Regionally, the data looks less rosy.

Despite the provincial government touting year-over-year employment increases in Regina (1,300 jobs or 0.9 per cent) and Saskatoon (6,500 jobs and 3.9 per cent), the data for Prince Albert and northern Saskatchewan economic region (with boundaries set by Statistics Canada) saw employment down and the number of people involved in the labour force (working or looking) also drop, meanwhile, the unemployment rate for the economic region went from 6.3 per cent to 7.9 per cent.

An even bigger number came from data used by Employment Insurance. The Northern Saskatchewan region, which includes Prince Albert, has an unemployment rate of 19.5 per cent over the last three months, according to EI. Of all the EI regions in Canada,  only Northern Manitoba and Nunavut have higher rates.

The picture is also murky if you look at Saskatchewan as a whole.
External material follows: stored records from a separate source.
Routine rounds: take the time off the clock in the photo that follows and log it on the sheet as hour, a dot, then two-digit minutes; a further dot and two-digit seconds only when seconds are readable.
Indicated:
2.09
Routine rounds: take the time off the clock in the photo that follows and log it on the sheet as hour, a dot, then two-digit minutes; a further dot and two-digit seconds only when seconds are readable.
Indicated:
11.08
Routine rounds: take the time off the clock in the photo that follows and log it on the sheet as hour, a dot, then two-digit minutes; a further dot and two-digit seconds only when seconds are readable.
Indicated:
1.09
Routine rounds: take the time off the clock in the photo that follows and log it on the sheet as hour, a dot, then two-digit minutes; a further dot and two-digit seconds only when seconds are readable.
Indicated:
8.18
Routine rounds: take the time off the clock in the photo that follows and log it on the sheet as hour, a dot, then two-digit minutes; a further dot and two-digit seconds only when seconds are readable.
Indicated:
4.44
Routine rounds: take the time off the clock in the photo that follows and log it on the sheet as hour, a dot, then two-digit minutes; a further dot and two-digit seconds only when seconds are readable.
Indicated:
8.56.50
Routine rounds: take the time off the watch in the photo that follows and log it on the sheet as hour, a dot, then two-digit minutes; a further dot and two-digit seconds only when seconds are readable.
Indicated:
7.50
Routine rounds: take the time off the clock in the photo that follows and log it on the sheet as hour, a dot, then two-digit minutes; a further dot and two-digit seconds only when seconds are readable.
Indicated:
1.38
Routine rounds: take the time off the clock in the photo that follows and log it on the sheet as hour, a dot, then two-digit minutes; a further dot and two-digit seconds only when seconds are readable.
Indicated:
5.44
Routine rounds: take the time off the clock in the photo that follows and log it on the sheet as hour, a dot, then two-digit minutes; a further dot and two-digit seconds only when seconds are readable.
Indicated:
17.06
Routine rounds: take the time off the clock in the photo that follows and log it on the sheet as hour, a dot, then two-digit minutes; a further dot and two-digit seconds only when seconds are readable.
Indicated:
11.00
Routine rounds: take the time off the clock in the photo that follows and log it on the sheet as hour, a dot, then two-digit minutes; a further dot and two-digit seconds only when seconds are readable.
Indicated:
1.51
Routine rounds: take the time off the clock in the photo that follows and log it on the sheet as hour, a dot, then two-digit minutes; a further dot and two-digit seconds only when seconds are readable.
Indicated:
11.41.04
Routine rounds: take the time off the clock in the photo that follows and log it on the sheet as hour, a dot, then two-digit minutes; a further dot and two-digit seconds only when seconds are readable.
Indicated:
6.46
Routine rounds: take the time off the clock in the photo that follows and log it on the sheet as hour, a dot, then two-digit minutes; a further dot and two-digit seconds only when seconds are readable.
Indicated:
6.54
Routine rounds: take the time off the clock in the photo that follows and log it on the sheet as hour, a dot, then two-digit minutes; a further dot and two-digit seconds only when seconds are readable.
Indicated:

Year-over-year, the province gained 9,100 jobs, an increase of 1.6 per cent.

“This marks the seventh consecutive month of strong job gains for the province and represents a record number of jobs for the month of February,” the Saskatchewan Party said in a press release.

That job growth included increases in both full and part-time work. Saskatchewan’s unemployment rate remains at the national average of 5.8 per cent.

Month-to-month, though, seasonally-adjusted numbers don’t look so good. As pointed out by the opposition NDP, Saskatchewan has shed 1,300 jobs. The province actually gained an estimated 200 jobs, putting the full-time job losses at 1,500 since between January and February.

Increases have been seen in health care and social services, as well as finance, insurance, real estate, leasing and agriculture since last year. Construction, though, has seen job losses. The NDP used the opportunity to all for the PST on construction to be scrapped.

“Protecting Saskatchewan jobs starts with scrapping the Sask. Party’s PST hike on construction labour, reinstating the film employment tax credit that was cut, and fixing the government’s flawed procurement policies that shut out Saskatchewan workers and businesses,” said NDP finance critic Trent Wotherspoon in a press release.

Nationally, Canada saw job growth on both a monthly and an annual basis. Employment was up 56,000 in February, growing 369,000, or two per cent, as compared to last year. That growth came in both full and part-time work. The unemployment rate was unchanged at 5.8 per cent.